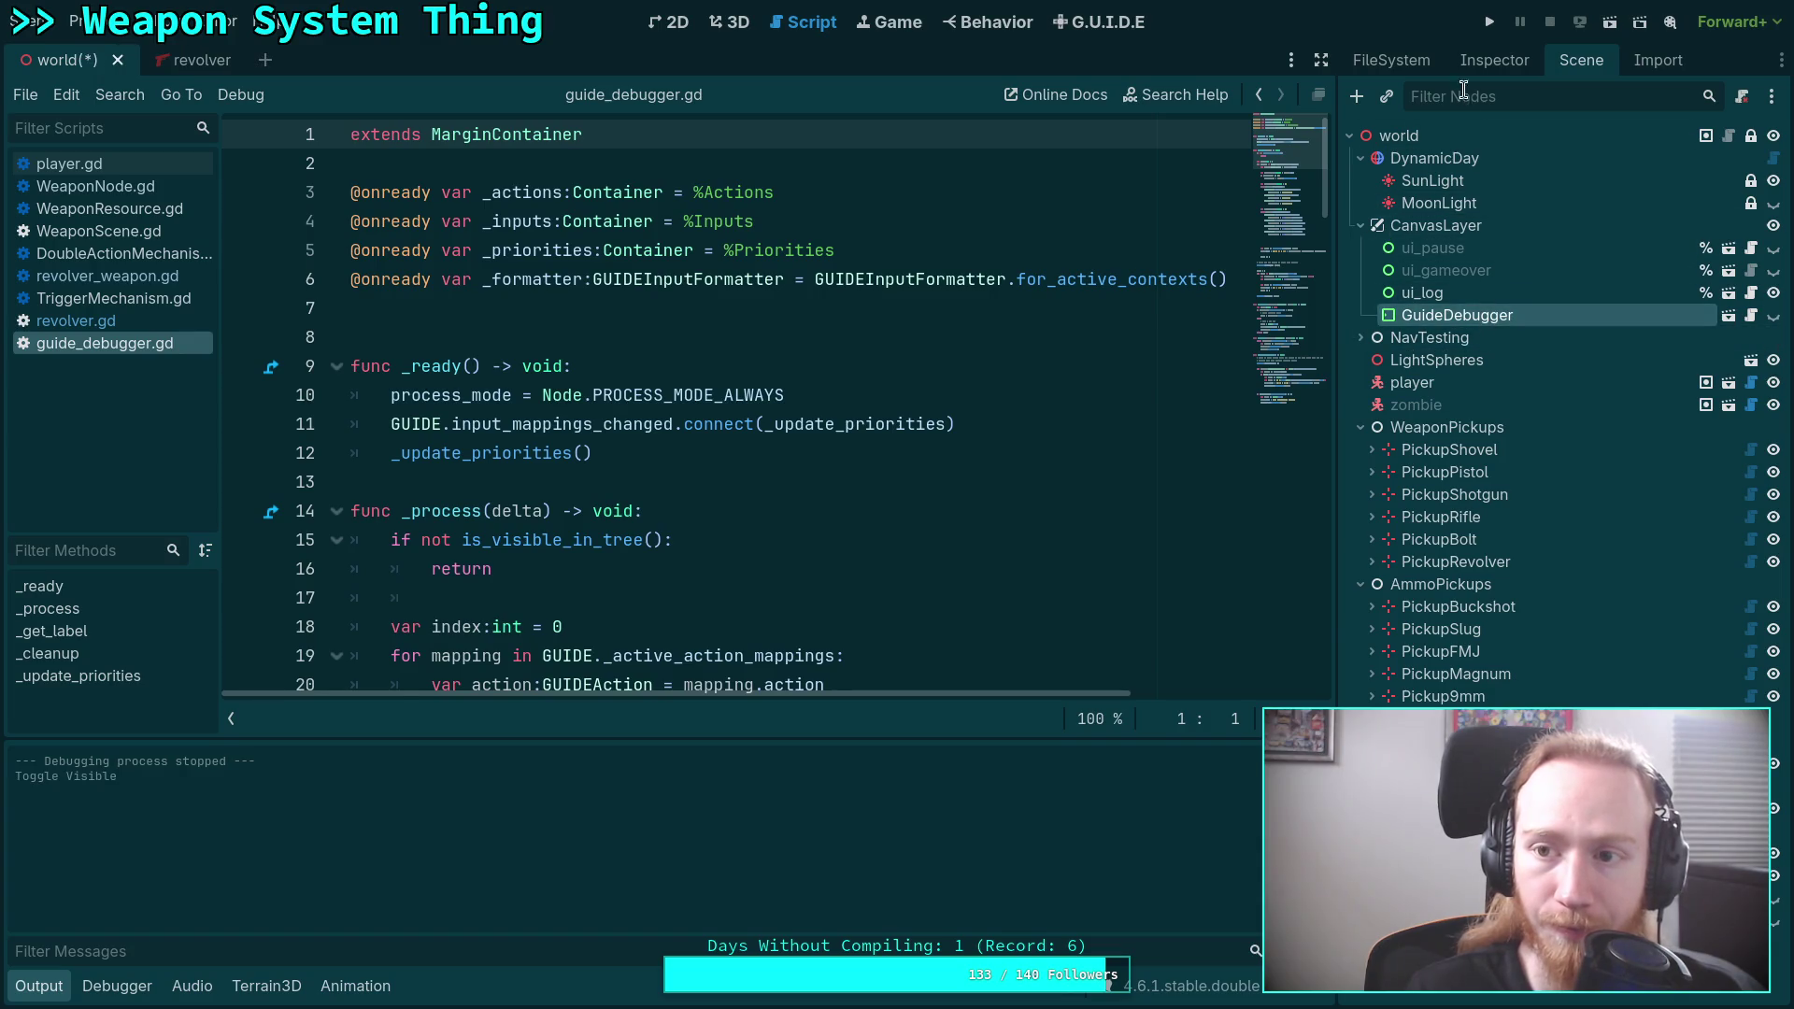
click(1486, 62)
click(1586, 680)
click(1626, 823)
key(ctrl+s)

▶ PROBLEM TO WORK ON
Every line above that contains the word "click" should be reported.

▶ TASK SOLUTION
click(1486, 62)
click(1586, 680)
click(1626, 823)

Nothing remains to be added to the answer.